DOH officials at the time decided not to litigate the issue, Higa said.

The Big Island Demonstration Project was turned back to the state in 1998.

Pat Oda, spokeswoman for Hawai'i Pacific Health, said the company will continue to cooperate with the attorney general's office. A company statement said the contract with the state ended more than four years ago and that executive-level personnel in charge of the project have left the company.

"We have been pleased to work cooperatively with the state's attorney general's office to reach this mutually agreed upon settlement, and are happy to close the chapter on this project, which our former health plan had difficulty in managing," the statement read.

The first $250,000 of the settlement will go to the attorney general's office. Of that, $81,200 is intended for the auditor's office for their work in identifying billing problems, although Higa has turned that money over to the state's general fund. The other $250,000 will pay for services to Big Island students, including neurological testing.

If the company complies with the contract and cooperates with the attorney general's office, it will be released from the final $500,000 of the agreement.

Lawmakers relished the settlement yesterday and took to task critics who have questioned the cost of the investigations by the committee and the attorney general, as well as the energy and time put into the work. The investigative committee has had a series of clashes with state agency department heads and plaintiffs attorneys over their investigation. Lawmakers started their inquiry in June 2001.

"We believe this shows there were problems," Hanabusa said. "It also justifies the actions taken."

Plaintiffs attorney Eric Seitz said the agreement with Kapi'olani Health came at a difficult time in implementing the Felix consent decree and was recognized early on as troubled. He questioned the motives of the committee.

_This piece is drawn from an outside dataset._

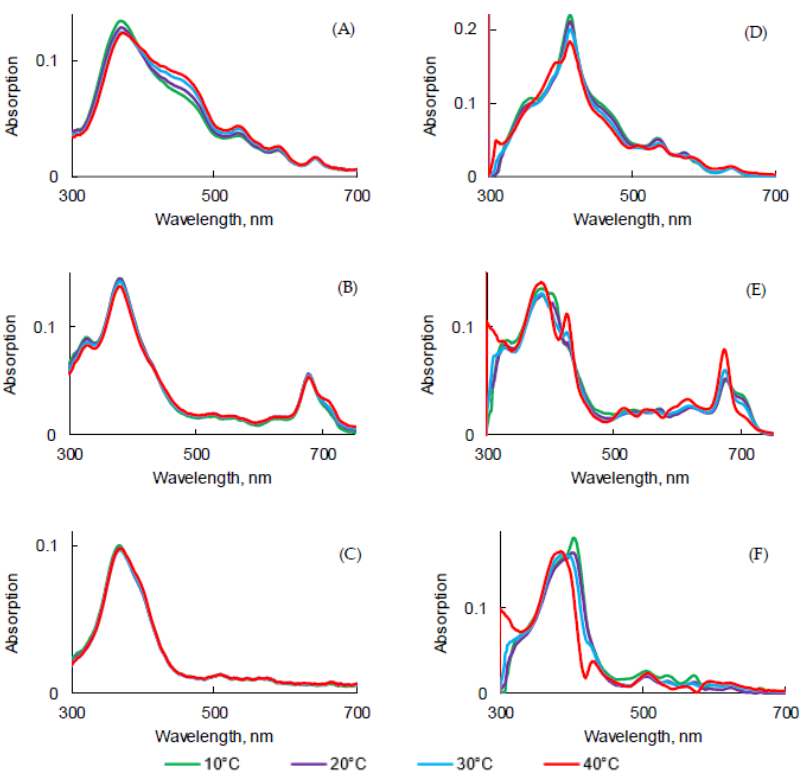
Figure 10. UV-visible absorption spectra ( λ exc = 400 nm for PpIX and PF and 415 nm for PPa) of PpIX ( A , D ), PPa ( B , E ), and PF ( C , F ) in PBS ( A – C ) and FBS ( D – E ) at different temperatures ( c = 3.1 μ M).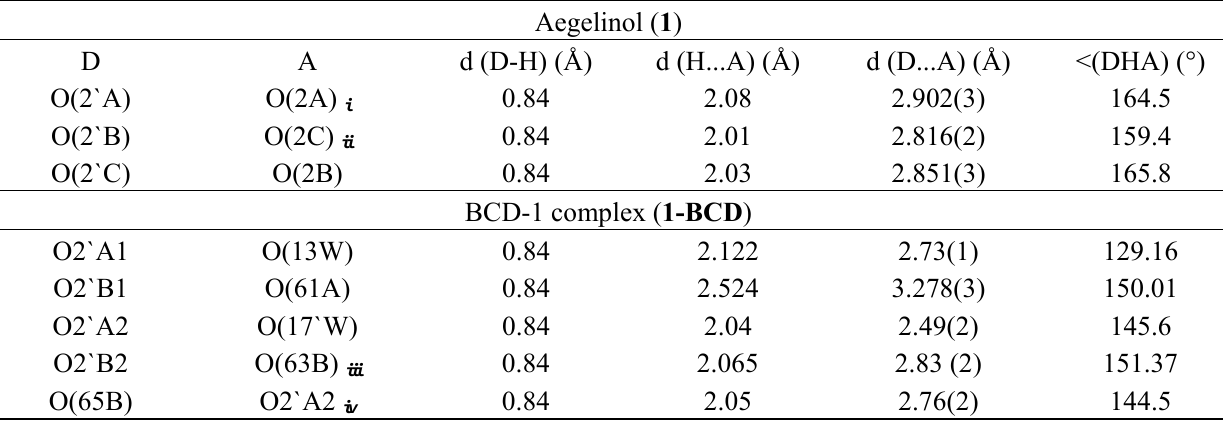
Table 3. Selected hydrogen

"To the extent that they've recouped money, I think that's great for everybody. I don't begrudge them if they've played a role in that," Seitz said. "As far as my criticism of the committee goes, my criticism remains undiminished. I think they talk trash about some wonderful people who have provided great services."

Rep. Scott Saiki, D-22nd (McCully, Pawa'a), co-chairman of the Legislature's Felix Investigative Committee, said the attorney general's office is looking into a dozen other cases.

"As we said last summer, the initial indictment was just the first step," Saiki said.

The single indictment issued so far was against Susan Puapuaga, who worked as a therapeutic aide with the Alaka'i Na Keiki mental health services agency. She was charged in May with 10 felony counts of medical assistance fraud for allegedly billing the state for unprovided services worth $1,800. She pleaded no contest in July.

The attorney general's office has said investigators were looking into billings by at least six other care providers.

The consent decree ended a 1993 lawsuit by the families of Maui student Jennifer Felix and other children that charged the state's special-education services were abysmal and failed to comply with federal law.

The state has struggled since to meet the court's goals and reached a milestone recently as all public school campuses came into provisional or full compliance with the consent decree.

The state has spent more than $1 billion on services to special-education children under the consent decree. Approximately $700 million would have been spent if services had remained at the 1994 level, according to a court monitor's report.

The investigative committee of lawmakers tried repeatedly to subpoena testimony from officials who designed the criteria for meeting consent decree goals and measured the state's progress.

But the subpoenas were quashed by U.S. District Judge David Ezra, who angrily accused lawmakers of harassing court-empowered officials while presenting no evidence of fraud or mismanagement.

But Saturday the legislative committee reauthorized its attorneys to subpoena Judith Schrag, a member of the Felix monitoring panel who recommended a controversial contract to the DOE, among others, and to go to the 9th U.S. Circuit Court of Appeals if necessary.